COMPLETE THE FOLLOWING »
• a. In the article on the Wayfair decision, what two thresholds make a seller have nexus for sales tax in South Dakota?
• b. Resume the article on the Wayfair decision right after its last sentence, in the same style.

The Wayfair Decision—Is Your Business Exposed?

Posted on Wed, Jun 27, 2018 ©2021 Drucker & Scaccetti



The U.S. Supreme Court’s (the Court) decision last week in the case of South Dakota v. Wayfair, Inc. brings with it a monumental shift in the way states can assert authority to collect sales tax from sellers located outside of their state.  The Court’s finding in favor of South Dakota may be viewed as unfavorable to many, however it provides some clarity and certainty to sales tax rules that vary greatly state-to-state.


Case Background

South Dakota law for sales tax collection provides a minimum threshold for when a seller has nexus to collect and remit sales tax.  South Dakota deems a seller to have nexus (and a sales tax collection requirement) if they have (a) sales in excess of $100,000, or (b) more than 200 transactions in any year to customers in South Dakota.  The online retailer Wayfair met both minimum standards in South Dakota but did not collect and remit sales tax on its sales shipped to South Dakota.    South Dakota argued Wayfair has nexus and a sales tax collection obligation in South Dakota based on these so-called “economic nexus” standards.  Wayfair asserted it had no nexus based on having no physical presence in South Dakota.

GIVEN DATA »
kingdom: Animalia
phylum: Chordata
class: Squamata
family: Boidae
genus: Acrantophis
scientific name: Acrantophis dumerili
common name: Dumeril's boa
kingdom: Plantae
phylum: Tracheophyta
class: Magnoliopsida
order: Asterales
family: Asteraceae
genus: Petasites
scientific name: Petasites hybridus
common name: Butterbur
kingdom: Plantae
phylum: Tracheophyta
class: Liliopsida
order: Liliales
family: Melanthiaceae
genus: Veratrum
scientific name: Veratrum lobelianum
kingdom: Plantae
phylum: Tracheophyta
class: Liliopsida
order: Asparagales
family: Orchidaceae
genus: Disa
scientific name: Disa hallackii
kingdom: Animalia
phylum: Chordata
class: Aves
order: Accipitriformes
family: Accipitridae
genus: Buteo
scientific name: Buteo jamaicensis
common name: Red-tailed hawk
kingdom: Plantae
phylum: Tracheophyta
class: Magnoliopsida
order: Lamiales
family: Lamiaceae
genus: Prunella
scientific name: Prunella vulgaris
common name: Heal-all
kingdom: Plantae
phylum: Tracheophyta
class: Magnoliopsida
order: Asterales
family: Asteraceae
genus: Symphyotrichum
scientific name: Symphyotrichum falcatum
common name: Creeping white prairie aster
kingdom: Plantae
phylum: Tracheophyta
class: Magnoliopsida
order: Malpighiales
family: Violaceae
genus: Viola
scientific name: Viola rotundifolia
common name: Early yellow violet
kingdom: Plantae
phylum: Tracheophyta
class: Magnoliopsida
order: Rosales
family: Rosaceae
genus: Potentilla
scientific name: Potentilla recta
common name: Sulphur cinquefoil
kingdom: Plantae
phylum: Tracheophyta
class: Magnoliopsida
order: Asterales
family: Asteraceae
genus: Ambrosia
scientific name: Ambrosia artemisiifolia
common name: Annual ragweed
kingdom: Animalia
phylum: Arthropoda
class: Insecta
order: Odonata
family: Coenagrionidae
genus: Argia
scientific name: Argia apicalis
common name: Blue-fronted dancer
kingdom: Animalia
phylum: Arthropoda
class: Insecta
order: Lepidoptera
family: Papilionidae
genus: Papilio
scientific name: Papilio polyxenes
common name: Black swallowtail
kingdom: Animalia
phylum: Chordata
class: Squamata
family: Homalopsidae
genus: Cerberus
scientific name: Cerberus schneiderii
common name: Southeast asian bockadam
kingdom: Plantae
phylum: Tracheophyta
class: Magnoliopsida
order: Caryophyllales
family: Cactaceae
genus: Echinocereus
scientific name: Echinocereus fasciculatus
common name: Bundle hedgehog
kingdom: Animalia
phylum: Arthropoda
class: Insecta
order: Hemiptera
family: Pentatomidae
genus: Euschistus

WRITTEN ANSWERS »
• a. Sales of more than $100,000, or more than 200 transactions in a year, to customers in South Dakota.

• b.
The Wayfair case made it to the Court when the South Dakota Supreme Court ruled against South Dakota citing prior precedent established by the Court’s 1992 decision in the case Quill Corp v. North Dakota.    The Court ruled in Quill that a vendor must have a physical presence in a state for that state to impose a burden of collecting sales tax on a vendor.  To otherwise impose a burden would restrict interstate commerce, which would violate the U.S. Constitution’s Commerce Clause.


Congressional Authority and Action (err, Inaction)

Sales tax collection laws have been challenged over the years by sellers based on arguments that they restrict or impede interstate commerce.  Congress has the power to regulate interstate commerce under Article I of the U.S. Constitution, which gives Congress the authority to regulate States’ power to collect sales tax.  However, Congress’s power under the Commerce Clause has not been asserted.  Recent congressional proposals such as the “Marketplace Fairness Act” have attempted to provide regulations to streamline sales tax collection in the 50 states, but these proposals have ultimately gone nowhere.  


Where Congress has failed to provide legislation, the Court has often been called upon to provide its interpretation of what may restrict or burden interstate commerce, which it did in its 1992 Quill opinion.  However, the self-described “modern” Court finds flaw in its 1992 Quill opinion and in the 2018 Wayfair opinion Justice Kennedy states “it is inconsistent with the Court’s proper role to ask Congress to address a false constitutional premise of this Court’s own creation.”  This led the Court majority to upend its own precedent and not rely on congressional action to address questions of sales tax collection.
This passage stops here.